■ **Requirement**: If a line in the entries below holds the string "lines", copy it.

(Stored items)
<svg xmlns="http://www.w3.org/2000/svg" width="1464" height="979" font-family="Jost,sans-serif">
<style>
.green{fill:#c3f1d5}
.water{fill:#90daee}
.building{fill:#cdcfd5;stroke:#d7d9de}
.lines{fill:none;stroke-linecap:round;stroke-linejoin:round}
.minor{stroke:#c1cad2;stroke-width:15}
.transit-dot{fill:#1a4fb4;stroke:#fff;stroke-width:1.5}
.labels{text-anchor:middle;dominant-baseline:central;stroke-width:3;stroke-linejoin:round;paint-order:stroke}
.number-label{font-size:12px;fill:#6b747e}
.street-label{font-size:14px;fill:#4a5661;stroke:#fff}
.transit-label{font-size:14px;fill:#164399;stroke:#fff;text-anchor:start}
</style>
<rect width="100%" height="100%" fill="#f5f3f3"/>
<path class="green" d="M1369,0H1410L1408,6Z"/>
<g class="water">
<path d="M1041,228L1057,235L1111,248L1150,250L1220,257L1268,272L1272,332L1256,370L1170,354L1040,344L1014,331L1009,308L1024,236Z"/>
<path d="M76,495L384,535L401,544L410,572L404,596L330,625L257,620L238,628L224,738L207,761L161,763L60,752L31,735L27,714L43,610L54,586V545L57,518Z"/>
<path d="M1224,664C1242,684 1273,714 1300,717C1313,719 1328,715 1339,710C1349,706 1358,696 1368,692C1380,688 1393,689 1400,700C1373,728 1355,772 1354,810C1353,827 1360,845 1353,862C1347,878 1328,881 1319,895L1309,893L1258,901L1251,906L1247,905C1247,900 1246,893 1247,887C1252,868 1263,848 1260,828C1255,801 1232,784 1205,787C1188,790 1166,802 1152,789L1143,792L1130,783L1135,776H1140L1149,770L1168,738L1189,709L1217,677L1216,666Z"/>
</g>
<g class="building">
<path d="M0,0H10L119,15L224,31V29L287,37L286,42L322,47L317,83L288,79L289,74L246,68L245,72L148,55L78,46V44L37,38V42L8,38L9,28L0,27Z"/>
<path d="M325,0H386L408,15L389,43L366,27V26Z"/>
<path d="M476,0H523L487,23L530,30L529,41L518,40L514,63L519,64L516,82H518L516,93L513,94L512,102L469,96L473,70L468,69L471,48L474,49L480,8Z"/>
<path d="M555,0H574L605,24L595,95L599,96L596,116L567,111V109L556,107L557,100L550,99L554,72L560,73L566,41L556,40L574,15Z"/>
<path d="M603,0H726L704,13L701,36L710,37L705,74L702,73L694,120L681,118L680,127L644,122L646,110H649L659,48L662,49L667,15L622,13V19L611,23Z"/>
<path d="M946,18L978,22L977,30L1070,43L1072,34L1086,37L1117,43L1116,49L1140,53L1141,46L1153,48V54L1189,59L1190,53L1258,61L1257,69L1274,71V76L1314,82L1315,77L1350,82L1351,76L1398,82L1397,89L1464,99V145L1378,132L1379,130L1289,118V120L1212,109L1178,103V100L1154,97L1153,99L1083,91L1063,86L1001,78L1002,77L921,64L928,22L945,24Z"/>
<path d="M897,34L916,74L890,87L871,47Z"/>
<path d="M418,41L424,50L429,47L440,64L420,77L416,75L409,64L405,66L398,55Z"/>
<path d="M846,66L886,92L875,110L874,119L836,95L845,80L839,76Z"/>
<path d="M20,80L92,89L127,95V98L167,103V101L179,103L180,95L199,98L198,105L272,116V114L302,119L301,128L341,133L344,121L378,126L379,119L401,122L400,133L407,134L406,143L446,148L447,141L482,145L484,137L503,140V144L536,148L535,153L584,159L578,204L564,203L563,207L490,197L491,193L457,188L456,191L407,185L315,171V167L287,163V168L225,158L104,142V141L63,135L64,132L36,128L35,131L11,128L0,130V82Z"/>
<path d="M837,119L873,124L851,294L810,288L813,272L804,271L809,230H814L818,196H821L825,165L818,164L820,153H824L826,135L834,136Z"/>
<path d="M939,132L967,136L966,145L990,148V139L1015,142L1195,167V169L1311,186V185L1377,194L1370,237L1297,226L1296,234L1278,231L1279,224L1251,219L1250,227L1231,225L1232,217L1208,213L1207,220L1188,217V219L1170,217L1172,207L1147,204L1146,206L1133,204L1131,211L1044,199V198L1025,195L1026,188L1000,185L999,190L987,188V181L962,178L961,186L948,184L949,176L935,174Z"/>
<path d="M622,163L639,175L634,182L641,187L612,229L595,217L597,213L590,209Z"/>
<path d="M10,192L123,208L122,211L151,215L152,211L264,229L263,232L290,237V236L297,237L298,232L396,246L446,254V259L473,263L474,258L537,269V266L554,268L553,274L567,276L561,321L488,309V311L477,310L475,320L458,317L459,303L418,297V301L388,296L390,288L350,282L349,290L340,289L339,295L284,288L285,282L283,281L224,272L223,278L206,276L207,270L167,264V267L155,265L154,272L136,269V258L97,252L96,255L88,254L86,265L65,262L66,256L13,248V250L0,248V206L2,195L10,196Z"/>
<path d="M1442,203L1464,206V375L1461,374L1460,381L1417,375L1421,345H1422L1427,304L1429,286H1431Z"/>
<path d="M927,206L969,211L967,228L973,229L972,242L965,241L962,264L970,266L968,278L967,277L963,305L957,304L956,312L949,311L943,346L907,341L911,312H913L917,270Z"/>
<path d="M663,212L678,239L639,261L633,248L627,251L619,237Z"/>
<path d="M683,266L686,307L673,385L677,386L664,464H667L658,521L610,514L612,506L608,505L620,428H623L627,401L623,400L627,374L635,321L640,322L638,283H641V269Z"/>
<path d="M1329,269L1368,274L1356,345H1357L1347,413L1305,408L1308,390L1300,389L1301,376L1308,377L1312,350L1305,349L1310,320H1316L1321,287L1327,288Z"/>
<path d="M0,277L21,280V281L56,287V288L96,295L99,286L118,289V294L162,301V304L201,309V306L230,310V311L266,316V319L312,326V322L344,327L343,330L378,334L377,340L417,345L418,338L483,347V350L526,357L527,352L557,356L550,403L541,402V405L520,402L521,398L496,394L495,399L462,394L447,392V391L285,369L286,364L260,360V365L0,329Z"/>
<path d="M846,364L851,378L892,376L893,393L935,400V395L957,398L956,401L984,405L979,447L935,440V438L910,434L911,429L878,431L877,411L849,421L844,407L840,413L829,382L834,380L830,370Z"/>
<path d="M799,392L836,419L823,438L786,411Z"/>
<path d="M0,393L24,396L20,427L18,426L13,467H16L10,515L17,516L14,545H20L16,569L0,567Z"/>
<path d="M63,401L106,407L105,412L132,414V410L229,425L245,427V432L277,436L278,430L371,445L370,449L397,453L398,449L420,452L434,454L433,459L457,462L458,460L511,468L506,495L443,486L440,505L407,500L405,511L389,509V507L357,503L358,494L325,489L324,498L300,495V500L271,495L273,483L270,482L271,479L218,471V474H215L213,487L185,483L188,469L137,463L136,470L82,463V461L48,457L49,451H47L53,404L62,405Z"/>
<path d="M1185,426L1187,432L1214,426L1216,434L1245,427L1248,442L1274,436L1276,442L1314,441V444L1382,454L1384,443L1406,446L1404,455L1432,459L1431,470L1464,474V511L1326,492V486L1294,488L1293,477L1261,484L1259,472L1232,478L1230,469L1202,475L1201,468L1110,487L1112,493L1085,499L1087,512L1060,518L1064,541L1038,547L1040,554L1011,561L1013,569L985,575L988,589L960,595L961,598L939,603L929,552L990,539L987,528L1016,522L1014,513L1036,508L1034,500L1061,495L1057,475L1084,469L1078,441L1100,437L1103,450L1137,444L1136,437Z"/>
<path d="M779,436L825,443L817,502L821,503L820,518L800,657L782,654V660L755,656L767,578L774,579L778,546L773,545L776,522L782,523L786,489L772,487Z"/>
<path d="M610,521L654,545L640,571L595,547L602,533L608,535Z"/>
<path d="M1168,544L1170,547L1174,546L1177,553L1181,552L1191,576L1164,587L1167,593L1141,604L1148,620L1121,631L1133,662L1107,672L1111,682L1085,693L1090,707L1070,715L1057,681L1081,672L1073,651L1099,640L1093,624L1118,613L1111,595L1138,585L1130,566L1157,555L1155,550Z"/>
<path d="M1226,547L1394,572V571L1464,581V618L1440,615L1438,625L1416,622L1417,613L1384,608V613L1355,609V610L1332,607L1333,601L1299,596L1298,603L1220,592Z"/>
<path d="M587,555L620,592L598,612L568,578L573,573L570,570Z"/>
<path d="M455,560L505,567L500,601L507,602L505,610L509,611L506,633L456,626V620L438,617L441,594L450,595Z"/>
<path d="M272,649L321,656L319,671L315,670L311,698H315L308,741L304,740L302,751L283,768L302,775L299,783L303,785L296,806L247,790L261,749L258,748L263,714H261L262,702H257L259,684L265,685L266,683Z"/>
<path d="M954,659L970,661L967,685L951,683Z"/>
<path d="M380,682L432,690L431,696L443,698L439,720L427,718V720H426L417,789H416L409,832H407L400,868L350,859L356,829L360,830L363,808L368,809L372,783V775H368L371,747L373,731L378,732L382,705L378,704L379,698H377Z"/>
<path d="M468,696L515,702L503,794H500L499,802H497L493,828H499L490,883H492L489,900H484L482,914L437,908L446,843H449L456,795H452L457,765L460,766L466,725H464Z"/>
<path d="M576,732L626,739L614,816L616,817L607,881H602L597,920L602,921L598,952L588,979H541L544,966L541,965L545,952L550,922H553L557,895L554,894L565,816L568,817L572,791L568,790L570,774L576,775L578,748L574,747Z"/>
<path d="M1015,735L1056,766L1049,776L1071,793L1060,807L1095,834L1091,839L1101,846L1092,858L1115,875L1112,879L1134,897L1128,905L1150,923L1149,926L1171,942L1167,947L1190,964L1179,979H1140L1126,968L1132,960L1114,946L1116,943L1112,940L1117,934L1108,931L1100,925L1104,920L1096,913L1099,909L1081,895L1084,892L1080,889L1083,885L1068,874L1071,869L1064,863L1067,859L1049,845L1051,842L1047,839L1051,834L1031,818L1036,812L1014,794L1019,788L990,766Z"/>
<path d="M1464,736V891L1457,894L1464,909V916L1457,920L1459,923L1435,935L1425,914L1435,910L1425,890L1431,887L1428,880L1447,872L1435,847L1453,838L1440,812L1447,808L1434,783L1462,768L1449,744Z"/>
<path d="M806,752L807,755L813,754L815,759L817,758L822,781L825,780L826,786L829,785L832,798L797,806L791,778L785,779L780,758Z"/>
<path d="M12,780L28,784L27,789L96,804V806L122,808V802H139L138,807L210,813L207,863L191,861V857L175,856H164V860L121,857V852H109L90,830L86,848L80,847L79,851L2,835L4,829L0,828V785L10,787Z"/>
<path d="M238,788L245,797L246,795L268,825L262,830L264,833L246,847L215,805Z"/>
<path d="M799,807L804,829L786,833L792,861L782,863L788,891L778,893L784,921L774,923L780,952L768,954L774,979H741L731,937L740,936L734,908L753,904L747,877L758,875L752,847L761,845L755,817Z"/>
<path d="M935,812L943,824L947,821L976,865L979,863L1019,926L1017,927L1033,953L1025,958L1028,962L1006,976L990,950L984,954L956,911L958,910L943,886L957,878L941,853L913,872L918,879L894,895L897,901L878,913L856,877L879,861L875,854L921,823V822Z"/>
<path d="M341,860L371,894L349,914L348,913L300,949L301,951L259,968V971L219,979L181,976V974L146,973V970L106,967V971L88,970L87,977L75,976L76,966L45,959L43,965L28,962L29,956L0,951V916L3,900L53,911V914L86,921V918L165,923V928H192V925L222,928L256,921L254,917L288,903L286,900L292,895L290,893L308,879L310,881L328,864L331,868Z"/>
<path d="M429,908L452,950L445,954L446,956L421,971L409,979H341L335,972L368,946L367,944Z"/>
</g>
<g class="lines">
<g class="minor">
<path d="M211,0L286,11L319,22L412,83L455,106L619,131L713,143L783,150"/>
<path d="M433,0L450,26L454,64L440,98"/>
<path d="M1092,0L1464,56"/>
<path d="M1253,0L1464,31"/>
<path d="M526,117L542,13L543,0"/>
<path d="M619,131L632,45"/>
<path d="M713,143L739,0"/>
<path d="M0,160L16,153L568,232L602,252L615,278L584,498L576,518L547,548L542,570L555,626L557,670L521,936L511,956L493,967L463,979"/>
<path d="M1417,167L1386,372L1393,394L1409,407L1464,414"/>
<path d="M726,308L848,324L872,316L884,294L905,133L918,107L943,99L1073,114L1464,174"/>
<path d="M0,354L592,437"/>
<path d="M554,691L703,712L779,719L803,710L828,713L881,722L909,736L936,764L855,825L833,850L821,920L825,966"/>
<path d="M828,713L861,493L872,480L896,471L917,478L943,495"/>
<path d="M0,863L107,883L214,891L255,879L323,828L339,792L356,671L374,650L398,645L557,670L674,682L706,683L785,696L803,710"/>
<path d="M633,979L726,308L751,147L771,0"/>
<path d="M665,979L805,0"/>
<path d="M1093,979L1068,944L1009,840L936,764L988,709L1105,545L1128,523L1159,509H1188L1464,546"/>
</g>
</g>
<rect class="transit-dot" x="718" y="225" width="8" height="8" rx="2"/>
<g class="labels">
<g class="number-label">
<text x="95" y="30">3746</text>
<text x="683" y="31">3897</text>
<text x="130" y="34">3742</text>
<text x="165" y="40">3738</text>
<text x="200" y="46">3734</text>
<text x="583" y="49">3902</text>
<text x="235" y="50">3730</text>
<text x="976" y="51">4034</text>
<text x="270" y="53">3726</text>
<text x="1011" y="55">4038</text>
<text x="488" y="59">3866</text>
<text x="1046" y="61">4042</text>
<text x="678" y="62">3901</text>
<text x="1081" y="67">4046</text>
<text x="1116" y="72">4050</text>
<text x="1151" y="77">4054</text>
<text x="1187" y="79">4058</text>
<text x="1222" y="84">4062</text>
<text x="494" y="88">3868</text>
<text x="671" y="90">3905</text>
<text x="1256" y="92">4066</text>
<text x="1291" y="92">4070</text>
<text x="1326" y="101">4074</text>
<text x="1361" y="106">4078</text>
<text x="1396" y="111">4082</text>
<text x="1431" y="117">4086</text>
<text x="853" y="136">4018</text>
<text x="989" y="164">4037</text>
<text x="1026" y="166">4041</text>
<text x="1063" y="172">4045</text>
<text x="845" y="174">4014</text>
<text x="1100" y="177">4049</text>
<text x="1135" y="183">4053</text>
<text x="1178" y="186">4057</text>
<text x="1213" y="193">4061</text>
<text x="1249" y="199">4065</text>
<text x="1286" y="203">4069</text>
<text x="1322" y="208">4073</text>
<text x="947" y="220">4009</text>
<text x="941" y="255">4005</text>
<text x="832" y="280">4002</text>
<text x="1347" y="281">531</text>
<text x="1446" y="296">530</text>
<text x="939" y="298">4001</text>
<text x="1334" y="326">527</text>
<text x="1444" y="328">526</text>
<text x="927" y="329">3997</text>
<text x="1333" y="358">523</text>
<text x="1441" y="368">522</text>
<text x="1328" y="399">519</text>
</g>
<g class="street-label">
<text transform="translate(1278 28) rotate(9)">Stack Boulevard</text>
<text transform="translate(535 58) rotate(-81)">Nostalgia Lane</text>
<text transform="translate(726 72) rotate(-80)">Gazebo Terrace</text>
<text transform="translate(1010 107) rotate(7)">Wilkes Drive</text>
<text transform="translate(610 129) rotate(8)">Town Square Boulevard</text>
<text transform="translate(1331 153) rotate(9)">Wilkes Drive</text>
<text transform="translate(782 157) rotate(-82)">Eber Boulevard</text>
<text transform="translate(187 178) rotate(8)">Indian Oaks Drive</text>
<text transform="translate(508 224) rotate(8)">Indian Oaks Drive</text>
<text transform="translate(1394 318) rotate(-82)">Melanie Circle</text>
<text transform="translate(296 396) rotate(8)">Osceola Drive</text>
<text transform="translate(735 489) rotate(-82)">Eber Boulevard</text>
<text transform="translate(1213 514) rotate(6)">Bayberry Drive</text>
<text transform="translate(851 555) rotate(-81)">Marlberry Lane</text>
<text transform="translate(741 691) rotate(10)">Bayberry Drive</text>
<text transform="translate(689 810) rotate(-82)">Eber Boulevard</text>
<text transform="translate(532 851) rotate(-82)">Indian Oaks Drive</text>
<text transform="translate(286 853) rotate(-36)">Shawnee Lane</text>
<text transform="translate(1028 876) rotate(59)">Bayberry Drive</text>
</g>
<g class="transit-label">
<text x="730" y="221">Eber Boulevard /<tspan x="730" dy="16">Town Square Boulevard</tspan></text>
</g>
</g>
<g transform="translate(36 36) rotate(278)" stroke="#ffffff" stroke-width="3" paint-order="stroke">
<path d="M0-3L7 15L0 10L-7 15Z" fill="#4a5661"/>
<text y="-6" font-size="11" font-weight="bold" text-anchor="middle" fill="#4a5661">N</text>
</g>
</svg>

■ **Problem solution**:
.lines{fill:none;stroke-linecap:round;stroke-linejoin:round}
<g class="lines">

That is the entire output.